[Page images and extracted text]
********************

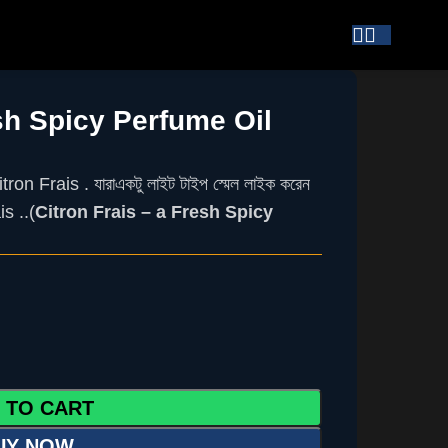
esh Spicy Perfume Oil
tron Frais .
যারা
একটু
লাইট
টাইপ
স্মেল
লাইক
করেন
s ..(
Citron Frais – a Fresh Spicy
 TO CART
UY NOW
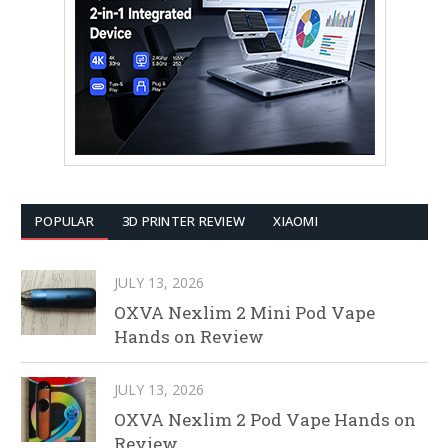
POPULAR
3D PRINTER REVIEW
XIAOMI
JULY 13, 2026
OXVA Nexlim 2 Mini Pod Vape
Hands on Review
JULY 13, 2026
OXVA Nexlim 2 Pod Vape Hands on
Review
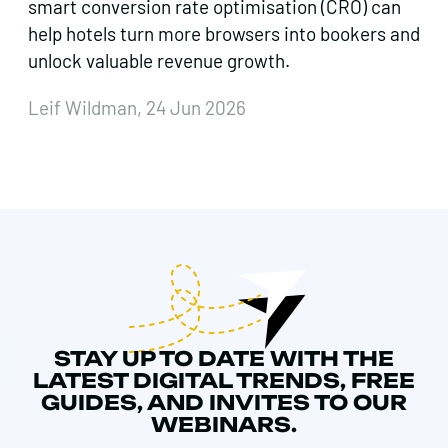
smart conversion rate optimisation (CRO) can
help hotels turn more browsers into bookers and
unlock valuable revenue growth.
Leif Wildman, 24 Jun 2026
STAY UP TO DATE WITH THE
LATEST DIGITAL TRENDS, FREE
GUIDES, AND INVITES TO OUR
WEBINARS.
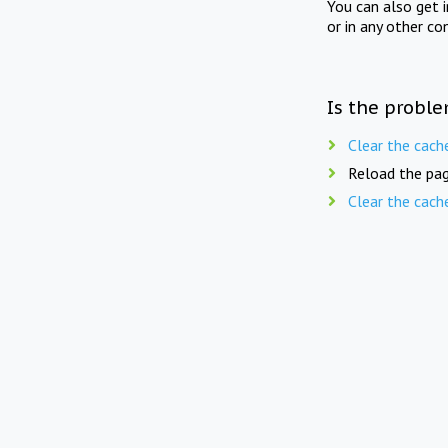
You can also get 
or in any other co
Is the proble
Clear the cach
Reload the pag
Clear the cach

********************

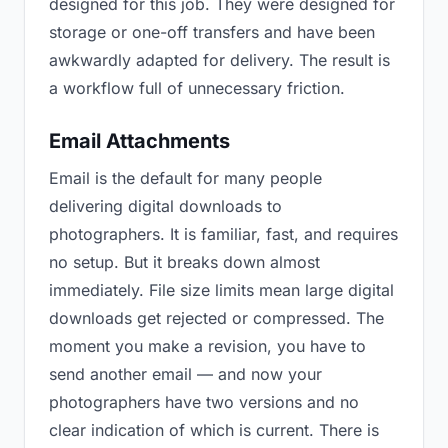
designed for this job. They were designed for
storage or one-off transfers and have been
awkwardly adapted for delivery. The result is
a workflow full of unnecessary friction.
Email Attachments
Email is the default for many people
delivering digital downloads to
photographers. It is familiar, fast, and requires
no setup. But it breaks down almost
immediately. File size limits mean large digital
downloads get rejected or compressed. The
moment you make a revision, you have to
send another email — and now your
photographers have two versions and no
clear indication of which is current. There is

********************

__Problem description__: Retype only the stretch of lines above starting at the one with "no setup. But it breaks down almost" and stopping at the one with "clear indication of", exactly as written, with both kept.

__Task response__:
no setup. But it breaks down almost
immediately. File size limits mean large digital
downloads get rejected or compressed. The
moment you make a revision, you have to
send another email — and now your
photographers have two versions and no
clear indication of which is current. There is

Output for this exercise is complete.